Roux, born Christmas Eve, needs to get strong enough to hold onto his mother 24 hours a day — and 12-year-old Menari is the “wild child” of the Audubon Zoo’s orangutans, said Kelsey Forbes, the assistant curator of primates.

“She is our biggest acrobat — a little bit crazy,” Forbes said Tuesday.

So every day, Roux gets multiple sessions of “baby boot camp” including pullups to strengthen his grip and arms.

The zoo’s Sumatran orangutans, like the other two orangutan species, are considered critically endangered by the International Union for Conservation of Nature and Natural Resources. Illegal hunting and loss of the forests where they live are major reasons that their numbers are falling in the wild.

So Roux is an important baby.

He and his two half-sisters — Madu, born Feb. 28, 2021, and Bulan, born in July 2019 — make up one-third of all orangutans born since the start of 2019 as part of the Orangutan Species Survival Program.

Three were born in 2019, one in 2020, three in 2021 and two so far this year, program spokesperson Angela Selzer said last Thursday. One other baby, born this year at the San Diego Zoo, was a Sumatran orangutan; the other five were Bornean.

It’s the caretakers who do most of the pulling for Roux, lifting him up and down as he grips their thumbs or fingers.
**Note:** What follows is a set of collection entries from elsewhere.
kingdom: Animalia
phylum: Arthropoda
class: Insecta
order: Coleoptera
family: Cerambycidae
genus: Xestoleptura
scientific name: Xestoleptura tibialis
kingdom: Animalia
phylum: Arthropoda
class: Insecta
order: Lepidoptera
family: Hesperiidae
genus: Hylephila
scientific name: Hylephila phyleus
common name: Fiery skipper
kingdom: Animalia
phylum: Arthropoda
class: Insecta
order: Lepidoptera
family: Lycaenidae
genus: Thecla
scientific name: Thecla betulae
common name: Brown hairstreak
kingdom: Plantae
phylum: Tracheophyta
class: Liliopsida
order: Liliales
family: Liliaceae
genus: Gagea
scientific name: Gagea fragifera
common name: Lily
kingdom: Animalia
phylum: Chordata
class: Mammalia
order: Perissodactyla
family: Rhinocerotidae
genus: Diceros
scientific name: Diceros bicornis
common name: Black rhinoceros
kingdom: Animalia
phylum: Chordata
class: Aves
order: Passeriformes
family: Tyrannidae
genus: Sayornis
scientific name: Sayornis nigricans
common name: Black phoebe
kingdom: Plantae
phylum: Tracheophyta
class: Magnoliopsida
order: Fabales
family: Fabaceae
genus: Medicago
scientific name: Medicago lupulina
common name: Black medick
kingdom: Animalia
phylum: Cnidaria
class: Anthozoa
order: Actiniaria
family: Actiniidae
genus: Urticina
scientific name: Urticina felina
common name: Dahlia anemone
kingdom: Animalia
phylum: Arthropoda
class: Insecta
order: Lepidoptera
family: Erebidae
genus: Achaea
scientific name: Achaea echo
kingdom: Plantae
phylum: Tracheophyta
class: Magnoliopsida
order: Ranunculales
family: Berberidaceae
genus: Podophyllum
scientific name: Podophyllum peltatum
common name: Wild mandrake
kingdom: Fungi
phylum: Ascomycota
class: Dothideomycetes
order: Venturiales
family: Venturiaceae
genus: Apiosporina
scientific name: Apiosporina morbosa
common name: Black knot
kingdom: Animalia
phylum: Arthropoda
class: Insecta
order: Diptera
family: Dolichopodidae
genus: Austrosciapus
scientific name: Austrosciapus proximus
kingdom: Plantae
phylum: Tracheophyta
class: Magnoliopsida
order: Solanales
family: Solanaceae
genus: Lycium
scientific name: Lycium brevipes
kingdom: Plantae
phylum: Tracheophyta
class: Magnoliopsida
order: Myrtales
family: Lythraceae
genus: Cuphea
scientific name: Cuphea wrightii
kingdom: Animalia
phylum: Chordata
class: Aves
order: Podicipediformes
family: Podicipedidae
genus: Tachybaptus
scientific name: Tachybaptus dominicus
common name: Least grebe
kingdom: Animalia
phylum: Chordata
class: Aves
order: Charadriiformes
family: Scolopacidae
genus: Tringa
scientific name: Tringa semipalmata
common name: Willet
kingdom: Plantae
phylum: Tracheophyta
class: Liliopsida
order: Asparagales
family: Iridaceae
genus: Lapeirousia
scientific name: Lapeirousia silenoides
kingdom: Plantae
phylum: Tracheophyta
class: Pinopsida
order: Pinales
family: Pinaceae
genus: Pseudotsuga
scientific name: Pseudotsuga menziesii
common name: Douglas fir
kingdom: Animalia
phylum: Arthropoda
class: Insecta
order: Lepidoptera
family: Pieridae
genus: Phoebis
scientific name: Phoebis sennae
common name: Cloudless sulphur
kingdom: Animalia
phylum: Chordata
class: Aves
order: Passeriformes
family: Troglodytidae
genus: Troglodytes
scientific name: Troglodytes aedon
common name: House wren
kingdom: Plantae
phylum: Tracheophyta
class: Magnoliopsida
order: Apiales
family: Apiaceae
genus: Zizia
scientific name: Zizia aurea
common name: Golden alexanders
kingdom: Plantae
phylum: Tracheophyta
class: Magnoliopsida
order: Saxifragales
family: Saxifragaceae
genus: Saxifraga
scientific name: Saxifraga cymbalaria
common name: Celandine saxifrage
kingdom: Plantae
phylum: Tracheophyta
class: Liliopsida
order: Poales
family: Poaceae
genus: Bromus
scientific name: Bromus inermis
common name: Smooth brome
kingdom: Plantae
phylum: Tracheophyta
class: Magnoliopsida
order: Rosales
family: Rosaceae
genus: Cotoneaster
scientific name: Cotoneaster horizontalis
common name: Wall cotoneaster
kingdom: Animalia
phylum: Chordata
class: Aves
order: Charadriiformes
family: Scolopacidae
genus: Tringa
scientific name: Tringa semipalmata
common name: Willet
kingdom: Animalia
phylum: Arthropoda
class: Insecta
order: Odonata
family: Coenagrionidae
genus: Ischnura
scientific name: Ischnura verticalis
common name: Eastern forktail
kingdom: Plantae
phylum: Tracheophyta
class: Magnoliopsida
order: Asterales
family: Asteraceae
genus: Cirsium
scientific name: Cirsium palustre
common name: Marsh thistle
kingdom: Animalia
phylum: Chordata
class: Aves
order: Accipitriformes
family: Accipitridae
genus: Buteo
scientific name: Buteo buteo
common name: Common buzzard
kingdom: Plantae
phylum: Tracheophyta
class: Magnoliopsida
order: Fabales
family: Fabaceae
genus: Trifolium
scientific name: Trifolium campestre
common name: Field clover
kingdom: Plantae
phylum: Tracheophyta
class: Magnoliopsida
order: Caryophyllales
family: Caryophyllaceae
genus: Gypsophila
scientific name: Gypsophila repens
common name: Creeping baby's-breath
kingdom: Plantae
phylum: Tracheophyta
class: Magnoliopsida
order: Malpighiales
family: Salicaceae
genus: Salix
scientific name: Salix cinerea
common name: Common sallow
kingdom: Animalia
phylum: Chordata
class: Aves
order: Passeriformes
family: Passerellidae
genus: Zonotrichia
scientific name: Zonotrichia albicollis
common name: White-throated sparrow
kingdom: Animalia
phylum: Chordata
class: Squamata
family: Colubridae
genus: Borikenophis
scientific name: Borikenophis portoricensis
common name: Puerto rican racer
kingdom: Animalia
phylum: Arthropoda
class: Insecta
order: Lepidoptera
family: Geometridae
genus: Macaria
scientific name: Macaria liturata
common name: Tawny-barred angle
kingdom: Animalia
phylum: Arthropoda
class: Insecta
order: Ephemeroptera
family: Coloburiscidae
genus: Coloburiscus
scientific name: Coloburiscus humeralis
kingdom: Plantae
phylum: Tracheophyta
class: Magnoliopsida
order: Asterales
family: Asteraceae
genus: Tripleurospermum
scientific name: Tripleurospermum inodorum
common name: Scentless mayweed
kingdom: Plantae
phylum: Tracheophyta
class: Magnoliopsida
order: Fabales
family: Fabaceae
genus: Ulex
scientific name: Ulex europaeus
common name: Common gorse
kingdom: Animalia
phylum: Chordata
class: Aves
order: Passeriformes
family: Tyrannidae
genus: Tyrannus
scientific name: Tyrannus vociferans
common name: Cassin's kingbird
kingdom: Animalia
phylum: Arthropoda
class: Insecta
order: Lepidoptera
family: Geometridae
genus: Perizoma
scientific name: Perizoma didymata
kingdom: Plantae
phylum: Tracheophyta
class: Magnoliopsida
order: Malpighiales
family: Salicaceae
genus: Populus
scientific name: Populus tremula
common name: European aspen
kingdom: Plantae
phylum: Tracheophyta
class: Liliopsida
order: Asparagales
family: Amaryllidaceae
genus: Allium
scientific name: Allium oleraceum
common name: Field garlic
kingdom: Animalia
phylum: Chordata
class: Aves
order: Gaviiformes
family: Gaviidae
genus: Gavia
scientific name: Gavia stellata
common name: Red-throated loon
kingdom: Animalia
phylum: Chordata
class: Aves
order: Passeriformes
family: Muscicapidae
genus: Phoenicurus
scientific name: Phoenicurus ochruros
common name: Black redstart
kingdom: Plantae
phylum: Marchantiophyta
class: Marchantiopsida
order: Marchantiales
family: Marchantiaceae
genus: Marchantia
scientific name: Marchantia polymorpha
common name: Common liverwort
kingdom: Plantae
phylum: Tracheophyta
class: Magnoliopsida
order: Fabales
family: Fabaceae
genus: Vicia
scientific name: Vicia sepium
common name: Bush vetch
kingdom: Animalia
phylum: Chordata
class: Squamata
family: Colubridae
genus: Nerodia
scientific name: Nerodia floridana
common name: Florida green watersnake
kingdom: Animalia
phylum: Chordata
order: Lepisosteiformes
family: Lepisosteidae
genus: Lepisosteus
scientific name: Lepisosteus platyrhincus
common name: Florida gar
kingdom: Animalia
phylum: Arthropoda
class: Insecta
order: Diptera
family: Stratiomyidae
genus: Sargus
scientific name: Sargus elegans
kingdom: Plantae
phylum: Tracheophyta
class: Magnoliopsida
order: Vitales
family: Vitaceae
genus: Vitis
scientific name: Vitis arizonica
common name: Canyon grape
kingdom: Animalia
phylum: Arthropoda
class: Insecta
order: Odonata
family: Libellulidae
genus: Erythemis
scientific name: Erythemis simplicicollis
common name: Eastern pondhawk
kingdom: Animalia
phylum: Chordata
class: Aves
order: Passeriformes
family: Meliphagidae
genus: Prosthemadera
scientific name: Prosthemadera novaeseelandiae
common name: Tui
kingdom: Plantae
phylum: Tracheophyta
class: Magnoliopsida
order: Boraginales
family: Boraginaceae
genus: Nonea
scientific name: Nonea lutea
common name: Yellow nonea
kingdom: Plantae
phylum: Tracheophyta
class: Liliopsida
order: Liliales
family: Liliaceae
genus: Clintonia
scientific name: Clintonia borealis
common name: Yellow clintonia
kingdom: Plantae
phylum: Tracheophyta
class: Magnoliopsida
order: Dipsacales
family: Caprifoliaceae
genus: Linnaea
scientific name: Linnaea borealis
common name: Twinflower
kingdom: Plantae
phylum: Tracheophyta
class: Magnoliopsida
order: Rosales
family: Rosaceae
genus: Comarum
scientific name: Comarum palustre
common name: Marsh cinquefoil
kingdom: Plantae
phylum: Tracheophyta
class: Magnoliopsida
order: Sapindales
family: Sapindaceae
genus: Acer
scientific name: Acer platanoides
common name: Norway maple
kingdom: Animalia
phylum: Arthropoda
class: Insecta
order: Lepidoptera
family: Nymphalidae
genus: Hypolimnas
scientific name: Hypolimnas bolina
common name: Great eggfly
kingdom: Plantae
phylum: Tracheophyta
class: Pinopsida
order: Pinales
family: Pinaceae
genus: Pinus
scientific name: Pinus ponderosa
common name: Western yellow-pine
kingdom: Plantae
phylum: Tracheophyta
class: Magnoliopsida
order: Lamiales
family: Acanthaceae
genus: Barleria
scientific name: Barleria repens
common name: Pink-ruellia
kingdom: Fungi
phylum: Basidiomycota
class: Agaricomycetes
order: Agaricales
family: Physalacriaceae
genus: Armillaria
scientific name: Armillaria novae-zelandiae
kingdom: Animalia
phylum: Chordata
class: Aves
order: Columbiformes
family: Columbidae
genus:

But Roux also sometimes pulls himself up as he hangs between their hands.

He’s drinking 80 to 90 milliliters of formula every 3.5 hours.

Caretakers want to reduce the number of night feedings, Forbes said. “Orangutans are primarily sleeping from sundown to sunrise. We want to be able to mimic that as much as possible,” she said.

And there’s another bit of training, in case Menari, a first-time mother, isn’t producing enough milk — the problem that left her baby so weak he needed constant medical care for a month. He needs to be able to drink an entire bottle poked through the den’s mesh.

When he was first taken from Menari, Roux — who wasn’t yet named — couldn’t even suckle, said Forbes. He was fed through a skinny tube inserted through his nose to his stomach, and his caretakers’ duties included making sure he didn’t pull at it.

An expert from Children’s Hospital New Orleans taught the staff “tricks and tips” that included massaging the baby’s palate and gums before each feeding, Forbes said.

“He took to it fantastically,” she said.

His weight rose from 3.5 pounds to 5.6 pounds as of Feb. 22. Though a full-term baby, he started a bit underweight, possibly because he was a twin, Forbes said last Thursday. The other baby was stillborn.

He spends much of the day with a caretaker in indoor areas, including a den bedroom, where the older animals can see him but not get close. They come in from their big outdoor yard to watch, Forbes said.

“They like it when he makes noises. They like during diaper changes. They really like it during feedings,” she said.